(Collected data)

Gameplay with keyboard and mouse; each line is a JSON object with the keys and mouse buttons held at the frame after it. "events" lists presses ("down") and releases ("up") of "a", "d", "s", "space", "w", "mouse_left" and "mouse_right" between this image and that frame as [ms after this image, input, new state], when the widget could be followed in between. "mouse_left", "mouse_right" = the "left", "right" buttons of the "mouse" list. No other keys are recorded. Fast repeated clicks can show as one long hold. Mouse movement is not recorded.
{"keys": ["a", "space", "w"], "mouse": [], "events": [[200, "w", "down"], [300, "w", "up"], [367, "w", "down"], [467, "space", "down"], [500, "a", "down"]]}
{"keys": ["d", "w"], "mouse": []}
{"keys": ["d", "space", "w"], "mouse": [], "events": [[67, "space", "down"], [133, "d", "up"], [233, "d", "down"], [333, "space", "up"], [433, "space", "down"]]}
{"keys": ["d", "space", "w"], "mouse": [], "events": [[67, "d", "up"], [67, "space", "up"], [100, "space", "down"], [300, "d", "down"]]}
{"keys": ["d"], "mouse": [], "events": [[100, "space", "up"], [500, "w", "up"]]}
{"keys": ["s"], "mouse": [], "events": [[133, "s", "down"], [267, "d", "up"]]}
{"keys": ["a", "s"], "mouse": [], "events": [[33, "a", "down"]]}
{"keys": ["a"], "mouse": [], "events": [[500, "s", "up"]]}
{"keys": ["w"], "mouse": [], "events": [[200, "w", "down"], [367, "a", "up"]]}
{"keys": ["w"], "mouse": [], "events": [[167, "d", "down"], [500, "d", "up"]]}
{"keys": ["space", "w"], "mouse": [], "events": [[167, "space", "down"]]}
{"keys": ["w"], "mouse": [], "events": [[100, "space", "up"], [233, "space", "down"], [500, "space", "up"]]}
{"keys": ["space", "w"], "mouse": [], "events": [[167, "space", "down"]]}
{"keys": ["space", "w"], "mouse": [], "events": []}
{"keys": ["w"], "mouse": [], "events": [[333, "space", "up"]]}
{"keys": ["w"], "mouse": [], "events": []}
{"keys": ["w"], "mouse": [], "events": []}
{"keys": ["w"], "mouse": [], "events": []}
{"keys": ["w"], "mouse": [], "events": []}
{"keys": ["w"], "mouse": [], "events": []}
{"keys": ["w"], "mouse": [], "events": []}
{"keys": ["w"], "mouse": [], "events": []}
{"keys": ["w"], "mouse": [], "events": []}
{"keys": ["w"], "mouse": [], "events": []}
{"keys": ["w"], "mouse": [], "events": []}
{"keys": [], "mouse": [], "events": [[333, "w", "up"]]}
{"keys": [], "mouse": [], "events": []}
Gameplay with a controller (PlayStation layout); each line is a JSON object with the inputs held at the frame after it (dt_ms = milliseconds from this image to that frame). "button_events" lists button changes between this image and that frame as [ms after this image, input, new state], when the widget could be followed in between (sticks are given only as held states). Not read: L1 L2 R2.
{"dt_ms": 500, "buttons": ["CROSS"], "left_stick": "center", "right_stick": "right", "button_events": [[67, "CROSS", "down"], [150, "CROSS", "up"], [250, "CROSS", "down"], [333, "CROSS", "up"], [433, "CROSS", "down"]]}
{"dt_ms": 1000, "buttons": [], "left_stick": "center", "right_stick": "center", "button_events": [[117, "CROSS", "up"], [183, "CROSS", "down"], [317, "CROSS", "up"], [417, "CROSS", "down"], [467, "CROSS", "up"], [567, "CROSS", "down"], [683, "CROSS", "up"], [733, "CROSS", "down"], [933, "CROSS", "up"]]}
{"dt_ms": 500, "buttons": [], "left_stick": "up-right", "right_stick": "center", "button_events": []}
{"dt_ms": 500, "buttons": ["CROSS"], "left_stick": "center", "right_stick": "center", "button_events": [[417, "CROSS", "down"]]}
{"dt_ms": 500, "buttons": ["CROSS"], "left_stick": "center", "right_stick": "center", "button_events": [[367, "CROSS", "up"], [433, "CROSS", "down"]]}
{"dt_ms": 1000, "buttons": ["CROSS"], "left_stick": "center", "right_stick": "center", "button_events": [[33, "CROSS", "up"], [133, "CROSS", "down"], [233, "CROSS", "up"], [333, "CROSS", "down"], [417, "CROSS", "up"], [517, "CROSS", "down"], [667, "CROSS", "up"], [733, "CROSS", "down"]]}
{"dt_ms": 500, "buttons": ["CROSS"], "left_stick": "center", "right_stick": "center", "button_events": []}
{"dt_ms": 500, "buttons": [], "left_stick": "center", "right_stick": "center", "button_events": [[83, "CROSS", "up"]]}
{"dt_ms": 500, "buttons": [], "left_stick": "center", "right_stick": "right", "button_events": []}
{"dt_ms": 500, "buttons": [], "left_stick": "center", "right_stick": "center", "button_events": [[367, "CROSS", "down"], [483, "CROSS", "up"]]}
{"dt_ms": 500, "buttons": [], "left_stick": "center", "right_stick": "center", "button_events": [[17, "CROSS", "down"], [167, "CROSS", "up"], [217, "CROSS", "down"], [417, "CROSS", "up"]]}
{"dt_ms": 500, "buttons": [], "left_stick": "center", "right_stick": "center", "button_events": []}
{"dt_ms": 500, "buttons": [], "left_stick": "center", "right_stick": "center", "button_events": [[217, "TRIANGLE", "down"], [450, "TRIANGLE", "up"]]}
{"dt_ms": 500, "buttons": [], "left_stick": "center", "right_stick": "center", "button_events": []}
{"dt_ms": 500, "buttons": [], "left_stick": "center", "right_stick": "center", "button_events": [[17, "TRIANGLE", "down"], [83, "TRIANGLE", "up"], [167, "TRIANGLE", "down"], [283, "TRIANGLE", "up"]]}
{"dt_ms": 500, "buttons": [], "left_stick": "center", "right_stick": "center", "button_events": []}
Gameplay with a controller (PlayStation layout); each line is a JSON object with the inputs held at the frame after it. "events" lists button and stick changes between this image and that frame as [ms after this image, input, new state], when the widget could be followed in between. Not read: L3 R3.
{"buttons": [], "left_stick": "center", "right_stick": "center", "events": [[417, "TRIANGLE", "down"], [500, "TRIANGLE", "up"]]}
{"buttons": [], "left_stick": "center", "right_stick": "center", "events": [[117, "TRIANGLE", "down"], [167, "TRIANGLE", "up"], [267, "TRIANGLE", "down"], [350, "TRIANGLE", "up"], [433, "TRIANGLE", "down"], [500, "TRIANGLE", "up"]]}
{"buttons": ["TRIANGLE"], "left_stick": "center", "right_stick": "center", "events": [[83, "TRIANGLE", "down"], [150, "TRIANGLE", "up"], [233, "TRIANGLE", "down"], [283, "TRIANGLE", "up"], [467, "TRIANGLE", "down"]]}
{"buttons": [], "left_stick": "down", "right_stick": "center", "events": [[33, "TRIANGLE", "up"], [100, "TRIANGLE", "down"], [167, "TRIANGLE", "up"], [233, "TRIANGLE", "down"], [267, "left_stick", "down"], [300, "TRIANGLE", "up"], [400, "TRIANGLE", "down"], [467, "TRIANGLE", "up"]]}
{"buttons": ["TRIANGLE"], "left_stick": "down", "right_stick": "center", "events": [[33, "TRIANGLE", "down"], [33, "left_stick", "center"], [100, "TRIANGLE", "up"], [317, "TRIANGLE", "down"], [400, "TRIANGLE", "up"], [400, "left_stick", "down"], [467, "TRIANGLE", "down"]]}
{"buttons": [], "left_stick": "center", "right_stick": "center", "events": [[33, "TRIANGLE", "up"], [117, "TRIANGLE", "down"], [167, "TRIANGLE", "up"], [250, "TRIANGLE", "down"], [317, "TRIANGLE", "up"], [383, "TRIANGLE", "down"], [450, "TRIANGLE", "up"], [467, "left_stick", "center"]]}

**How to complete this task:** Write every record out again, unaltered.

**Task answer:**
Gameplay with keyboard and mouse; each line is a JSON object with the keys and mouse buttons held at the frame after it. "events" lists presses ("down") and releases ("up") of "a", "d", "s", "space", "w", "mouse_left" and "mouse_right" between this image and that frame as [ms after this image, input, new state], when the widget could be followed in between. "mouse_left", "mouse_right" = the "left", "right" buttons of the "mouse" list. No other keys are recorded. Fast repeated clicks can show as one long hold. Mouse movement is not recorded.
{"keys": ["a", "space", "w"], "mouse": [], "events": [[200, "w", "down"], [300, "w", "up"], [367, "w", "down"], [467, "space", "down"], [500, "a", "down"]]}
{"keys": ["d", "w"], "mouse": []}
{"keys": ["d", "space", "w"], "mouse": [], "events": [[67, "space", "down"], [133, "d", "up"], [233, "d", "down"], [333, "space", "up"], [433, "space", "down"]]}
{"keys": ["d", "space", "w"], "mouse": [], "events": [[67, "d", "up"], [67, "space", "up"], [100, "space", "down"], [300, "d", "down"]]}
{"keys": ["d"], "mouse": [], "events": [[100, "space", "up"], [500, "w", "up"]]}
{"keys": ["s"], "mouse": [], "events": [[133, "s", "down"], [267, "d", "up"]]}
{"keys": ["a", "s"], "mouse": [], "events": [[33, "a", "down"]]}
{"keys": ["a"], "mouse": [], "events": [[500, "s", "up"]]}
{"keys": ["w"], "mouse": [], "events": [[200, "w", "down"], [367, "a", "up"]]}
{"keys": ["w"], "mouse": [], "events": [[167, "d", "down"], [500, "d", "up"]]}
{"keys": ["space", "w"], "mouse": [], "events": [[167, "space", "down"]]}
{"keys": ["w"], "mouse": [], "events": [[100, "space", "up"], [233, "space", "down"], [500, "space", "up"]]}
{"keys": ["space", "w"], "mouse": [], "events": [[167, "space", "down"]]}
{"keys": ["space", "w"], "mouse": [], "events": []}
{"keys": ["w"], "mouse": [], "events": [[333, "space", "up"]]}
{"keys": ["w"], "mouse": [], "events": []}
{"keys": ["w"], "mouse": [], "events": []}
{"keys": ["w"], "mouse": [], "events": []}
{"keys": ["w"], "mouse": [], "events": []}
{"keys": ["w"], "mouse": [], "events": []}
{"keys": ["w"], "mouse": [], "events": []}
{"keys": ["w"], "mouse": [], "events": []}
{"keys": ["w"], "mouse": [], "events": []}
{"keys": ["w"], "mouse": [], "events": []}
{"keys": ["w"], "mouse": [], "events": []}
{"keys": [], "mouse": [], "events": [[333, "w", "up"]]}
{"keys": [], "mouse": [], "events": []}
Gameplay with a controller (PlayStation layout); each line is a JSON object with the inputs held at the frame after it (dt_ms = milliseconds from this image to that frame). "button_events" lists button changes between this image and that frame as [ms after this image, input, new state], when the widget could be followed in between (sticks are given only as held states). Not read: L1 L2 R2.
{"dt_ms": 500, "buttons": ["CROSS"], "left_stick": "center", "right_stick": "right", "button_events": [[67, "CROSS", "down"], [150, "CROSS", "up"], [250, "CROSS", "down"], [333, "CROSS", "up"], [433, "CROSS", "down"]]}
{"dt_ms": 1000, "buttons": [], "left_stick": "center", "right_stick": "center", "button_events": [[117, "CROSS", "up"], [183, "CROSS", "down"], [317, "CROSS", "up"], [417, "CROSS", "down"], [467, "CROSS", "up"], [567, "CROSS", "down"], [683, "CROSS", "up"], [733, "CROSS", "down"], [933, "CROSS", "up"]]}
{"dt_ms": 500, "buttons": [], "left_stick": "up-right", "right_stick": "center", "button_events": []}
{"dt_ms": 500, "buttons": ["CROSS"], "left_stick": "center", "right_stick": "center", "button_events": [[417, "CROSS", "down"]]}
{"dt_ms": 500, "buttons": ["CROSS"], "left_stick": "center", "right_stick": "center", "button_events": [[367, "CROSS", "up"], [433, "CROSS", "down"]]}
{"dt_ms": 1000, "buttons": ["CROSS"], "left_stick": "center", "right_stick": "center", "button_events": [[33, "CROSS", "up"], [133, "CROSS", "down"], [233, "CROSS", "up"], [333, "CROSS", "down"], [417, "CROSS", "up"], [517, "CROSS", "down"], [667, "CROSS", "up"], [733, "CROSS", "down"]]}
{"dt_ms": 500, "buttons": ["CROSS"], "left_stick": "center", "right_stick": "center", "button_events": []}
{"dt_ms": 500, "buttons": [], "left_stick": "center", "right_stick": "center", "button_events": [[83, "CROSS", "up"]]}
{"dt_ms": 500, "buttons": [], "left_stick": "center", "right_stick": "right", "button_events": []}
{"dt_ms": 500, "buttons": [], "left_stick": "center", "right_stick": "center", "button_events": [[367, "CROSS", "down"], [483, "CROSS", "up"]]}
{"dt_ms": 500, "buttons": [], "left_stick": "center", "right_stick": "center", "button_events": [[17, "CROSS", "down"], [167, "CROSS", "up"], [217, "CROSS", "down"], [417, "CROSS", "up"]]}
{"dt_ms": 500, "buttons": [], "left_stick": "center", "right_stick": "center", "button_events": []}
{"dt_ms": 500, "buttons": [], "left_stick": "center", "right_stick": "center", "button_events": [[217, "TRIANGLE", "down"], [450, "TRIANGLE", "up"]]}
{"dt_ms": 500, "buttons": [], "left_stick": "center", "right_stick": "center", "button_events": []}
{"dt_ms": 500, "buttons": [], "left_stick": "center", "right_stick": "center", "button_events": [[17, "TRIANGLE", "down"], [83, "TRIANGLE", "up"], [167, "TRIANGLE", "down"], [283, "TRIANGLE", "up"]]}
{"dt_ms": 500, "buttons": [], "left_stick": "center", "right_stick": "center", "button_events": []}
Gameplay with a controller (PlayStation layout); each line is a JSON object with the inputs held at the frame after it. "events" lists button and stick changes between this image and that frame as [ms after this image, input, new state], when the widget could be followed in between. Not read: L3 R3.
{"buttons": [], "left_stick": "center", "right_stick": "center", "events": [[417, "TRIANGLE", "down"], [500, "TRIANGLE", "up"]]}
{"buttons": [], "left_stick": "center", "right_stick": "center", "events": [[117, "TRIANGLE", "down"], [167, "TRIANGLE", "up"], [267, "TRIANGLE", "down"], [350, "TRIANGLE", "up"], [433, "TRIANGLE", "down"], [500, "TRIANGLE", "up"]]}
{"buttons": ["TRIANGLE"], "left_stick": "center", "right_stick": "center", "events": [[83, "TRIANGLE", "down"], [150, "TRIANGLE", "up"], [233, "TRIANGLE", "down"], [283, "TRIANGLE", "up"], [467, "TRIANGLE", "down"]]}
{"buttons": [], "left_stick": "down", "right_stick": "center", "events": [[33, "TRIANGLE", "up"], [100, "TRIANGLE", "down"], [167, "TRIANGLE", "up"], [233, "TRIANGLE", "down"], [267, "left_stick", "down"], [300, "TRIANGLE", "up"], [400, "TRIANGLE", "down"], [467, "TRIANGLE", "up"]]}
{"buttons": ["TRIANGLE"], "left_stick": "down", "right_stick": "center", "events": [[33, "TRIANGLE", "down"], [33, "left_stick", "center"], [100, "TRIANGLE", "up"], [317, "TRIANGLE", "down"], [400, "TRIANGLE", "up"], [400, "left_stick", "down"], [467, "TRIANGLE", "down"]]}
{"buttons": [], "left_stick": "center", "right_stick": "center", "events": [[33, "TRIANGLE", "up"], [117, "TRIANGLE", "down"], [167, "TRIANGLE", "up"], [250, "TRIANGLE", "down"], [317, "TRIANGLE", "up"], [383, "TRIANGLE", "down"], [450, "TRIANGLE", "up"], [467, "left_stick", "center"]]}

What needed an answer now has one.